Abstract
Background/Objectives: KMT2B-related dystonia (DYT28, OMIM #617284), is a progressive neurological condition characterized by early-onset movement disorders with autosomal dominant inheritance. In this study, we describe the use of a genome methylation epi-signature methodology to functionally validate 2 variants of uncertain significance (VUS) in the KMT2B gene.
Methods: Genome-wide methylation status was assessed using the EPIC methylation assay in peripheral blood samples from two subjects with early-onset movement disorder and missense variants of uncertain significance in the KMT2B gene (p.Leu1720Phe and p.Tyr2515Cys). After QC and normalization steps, we compared the M-values for all 144 probes, previously described as an EpiSign for KMT2B-related dystonia, between the two subjects and 14 controls individuals.

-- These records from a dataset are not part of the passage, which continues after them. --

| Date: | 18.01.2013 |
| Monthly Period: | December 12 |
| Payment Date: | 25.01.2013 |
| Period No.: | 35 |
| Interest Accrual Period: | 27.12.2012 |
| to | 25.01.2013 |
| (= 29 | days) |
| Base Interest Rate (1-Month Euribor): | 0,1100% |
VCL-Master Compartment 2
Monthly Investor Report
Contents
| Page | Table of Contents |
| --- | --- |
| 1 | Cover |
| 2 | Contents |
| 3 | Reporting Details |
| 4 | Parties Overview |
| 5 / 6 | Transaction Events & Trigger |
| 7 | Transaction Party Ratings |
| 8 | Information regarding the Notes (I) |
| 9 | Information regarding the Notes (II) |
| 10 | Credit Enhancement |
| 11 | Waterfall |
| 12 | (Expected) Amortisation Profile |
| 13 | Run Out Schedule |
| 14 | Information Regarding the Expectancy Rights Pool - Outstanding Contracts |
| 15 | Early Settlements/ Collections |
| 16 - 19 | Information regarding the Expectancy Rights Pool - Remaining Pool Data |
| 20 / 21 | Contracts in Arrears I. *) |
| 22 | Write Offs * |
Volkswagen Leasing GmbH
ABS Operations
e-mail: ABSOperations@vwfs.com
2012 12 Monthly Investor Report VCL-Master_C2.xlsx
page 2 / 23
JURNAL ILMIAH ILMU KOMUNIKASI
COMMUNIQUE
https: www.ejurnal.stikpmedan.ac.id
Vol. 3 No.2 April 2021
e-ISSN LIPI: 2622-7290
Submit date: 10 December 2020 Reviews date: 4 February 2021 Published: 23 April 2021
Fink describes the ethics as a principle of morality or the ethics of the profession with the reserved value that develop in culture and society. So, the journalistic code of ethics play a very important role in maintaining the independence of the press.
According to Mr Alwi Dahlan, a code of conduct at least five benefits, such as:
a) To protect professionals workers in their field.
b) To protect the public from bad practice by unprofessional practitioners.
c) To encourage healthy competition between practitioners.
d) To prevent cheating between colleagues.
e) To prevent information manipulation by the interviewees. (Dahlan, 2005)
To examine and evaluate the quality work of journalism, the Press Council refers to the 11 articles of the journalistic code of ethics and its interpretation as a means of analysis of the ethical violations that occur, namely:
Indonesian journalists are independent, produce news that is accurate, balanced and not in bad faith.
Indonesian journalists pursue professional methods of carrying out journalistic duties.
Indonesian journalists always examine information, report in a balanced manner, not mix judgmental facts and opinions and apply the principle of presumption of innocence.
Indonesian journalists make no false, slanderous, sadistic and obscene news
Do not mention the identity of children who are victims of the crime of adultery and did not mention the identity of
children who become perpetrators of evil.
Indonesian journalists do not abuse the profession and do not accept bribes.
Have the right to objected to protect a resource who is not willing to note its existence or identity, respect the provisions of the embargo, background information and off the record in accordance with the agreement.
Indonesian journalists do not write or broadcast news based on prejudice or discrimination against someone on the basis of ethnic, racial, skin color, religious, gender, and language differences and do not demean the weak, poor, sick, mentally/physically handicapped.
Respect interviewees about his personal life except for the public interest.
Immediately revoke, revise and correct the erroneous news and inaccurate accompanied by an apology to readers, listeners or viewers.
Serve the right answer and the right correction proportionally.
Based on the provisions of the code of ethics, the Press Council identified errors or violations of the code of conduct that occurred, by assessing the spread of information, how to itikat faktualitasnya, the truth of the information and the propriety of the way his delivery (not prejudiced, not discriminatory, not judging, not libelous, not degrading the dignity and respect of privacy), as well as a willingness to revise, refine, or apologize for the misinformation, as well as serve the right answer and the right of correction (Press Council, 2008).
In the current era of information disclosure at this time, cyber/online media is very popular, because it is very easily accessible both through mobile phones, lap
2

Results: The individual harboring the p.Tyr2515Cys variant exhibited a hypermethylation profile compatible with pathogenic/likely pathogenic variants in KMT2B, allowing for variant reclassification, conclusive genetic counseling, and patient stratification for deep brain stimulation. In contrast, the individual harboring the p.Leu1720Phe variant had a methylation status similar to controls, practically ruling out KMT2B-related dystonia.
Conclusion: Investigation of methylation status can be a powerful tool to determine pathogenicity when facing KMT2B variants of uncertain significance. Methylation results may optimize genetic counseling and positively impact patient care.